* ASSIGNMENT *
Somewhere below is a line with "ring tip: (1544, 1354)" and, later, a line with "ring pip: (139, 125)"; repeat those two lines and all the lines between them, exactly as they are.

Dataset entries
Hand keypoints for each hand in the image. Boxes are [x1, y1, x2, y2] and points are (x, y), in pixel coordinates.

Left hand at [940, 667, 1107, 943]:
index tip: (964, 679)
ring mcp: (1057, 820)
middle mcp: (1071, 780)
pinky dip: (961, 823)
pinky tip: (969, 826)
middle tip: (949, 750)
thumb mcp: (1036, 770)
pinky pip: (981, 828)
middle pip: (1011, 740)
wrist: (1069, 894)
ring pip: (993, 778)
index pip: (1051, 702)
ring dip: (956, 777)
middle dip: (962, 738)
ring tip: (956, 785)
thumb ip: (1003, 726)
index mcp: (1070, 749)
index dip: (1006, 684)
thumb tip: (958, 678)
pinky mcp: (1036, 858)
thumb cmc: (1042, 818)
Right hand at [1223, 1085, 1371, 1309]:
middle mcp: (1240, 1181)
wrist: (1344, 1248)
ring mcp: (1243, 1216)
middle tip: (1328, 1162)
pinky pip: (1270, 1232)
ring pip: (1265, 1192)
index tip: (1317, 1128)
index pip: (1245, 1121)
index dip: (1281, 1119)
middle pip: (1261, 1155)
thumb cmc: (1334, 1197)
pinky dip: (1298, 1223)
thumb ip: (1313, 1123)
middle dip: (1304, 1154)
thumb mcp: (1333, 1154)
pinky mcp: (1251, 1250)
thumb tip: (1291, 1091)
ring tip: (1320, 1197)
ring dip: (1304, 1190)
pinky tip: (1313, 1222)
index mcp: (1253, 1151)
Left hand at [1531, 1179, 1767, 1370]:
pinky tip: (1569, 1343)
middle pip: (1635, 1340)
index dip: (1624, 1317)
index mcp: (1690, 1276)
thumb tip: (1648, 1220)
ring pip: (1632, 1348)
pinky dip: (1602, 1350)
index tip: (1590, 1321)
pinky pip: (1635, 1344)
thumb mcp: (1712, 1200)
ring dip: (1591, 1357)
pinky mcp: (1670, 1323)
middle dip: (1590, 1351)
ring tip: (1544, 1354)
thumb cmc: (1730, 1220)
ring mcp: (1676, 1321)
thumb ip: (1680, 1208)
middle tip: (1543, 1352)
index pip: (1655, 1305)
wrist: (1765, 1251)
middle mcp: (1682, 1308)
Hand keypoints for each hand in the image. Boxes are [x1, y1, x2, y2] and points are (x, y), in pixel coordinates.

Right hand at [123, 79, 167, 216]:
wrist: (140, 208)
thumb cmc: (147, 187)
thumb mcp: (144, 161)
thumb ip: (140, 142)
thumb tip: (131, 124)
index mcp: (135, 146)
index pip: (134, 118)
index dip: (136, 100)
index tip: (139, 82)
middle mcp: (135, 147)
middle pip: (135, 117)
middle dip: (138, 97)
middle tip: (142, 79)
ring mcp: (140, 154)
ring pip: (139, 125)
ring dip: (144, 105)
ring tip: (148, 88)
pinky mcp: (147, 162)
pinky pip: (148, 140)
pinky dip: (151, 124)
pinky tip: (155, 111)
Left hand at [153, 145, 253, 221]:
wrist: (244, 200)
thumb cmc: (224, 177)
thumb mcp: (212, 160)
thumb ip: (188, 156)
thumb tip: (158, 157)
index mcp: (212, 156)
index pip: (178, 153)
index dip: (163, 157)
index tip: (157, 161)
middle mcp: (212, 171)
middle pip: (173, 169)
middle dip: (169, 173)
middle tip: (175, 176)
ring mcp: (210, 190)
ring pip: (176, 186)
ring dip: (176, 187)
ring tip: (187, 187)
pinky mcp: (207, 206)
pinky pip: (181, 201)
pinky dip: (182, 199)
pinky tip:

* RESULT OF THE EXERCISE *
ring tip: (1544, 1354)
thumb cmc: (1730, 1220)
ring mcp: (1676, 1321)
thumb ip: (1680, 1208)
middle tip: (1543, 1352)
index pip: (1655, 1305)
wrist: (1765, 1251)
middle mcp: (1682, 1308)
Hand keypoints for each hand in the image. Boxes are [x1, y1, x2, y2] and points are (x, y), in pixel coordinates.

Right hand at [123, 79, 167, 216]:
wrist: (140, 208)
thumb cmc: (147, 187)
thumb mcp: (144, 161)
thumb ip: (140, 142)
thumb tip: (131, 124)
index mcp: (135, 146)
index pip: (134, 118)
index dip: (136, 100)
index tip: (139, 82)
middle mcp: (135, 147)
middle pip: (135, 117)
middle dip: (138, 97)
middle tip: (142, 79)
ring mcp: (140, 154)
ring pip: (139, 125)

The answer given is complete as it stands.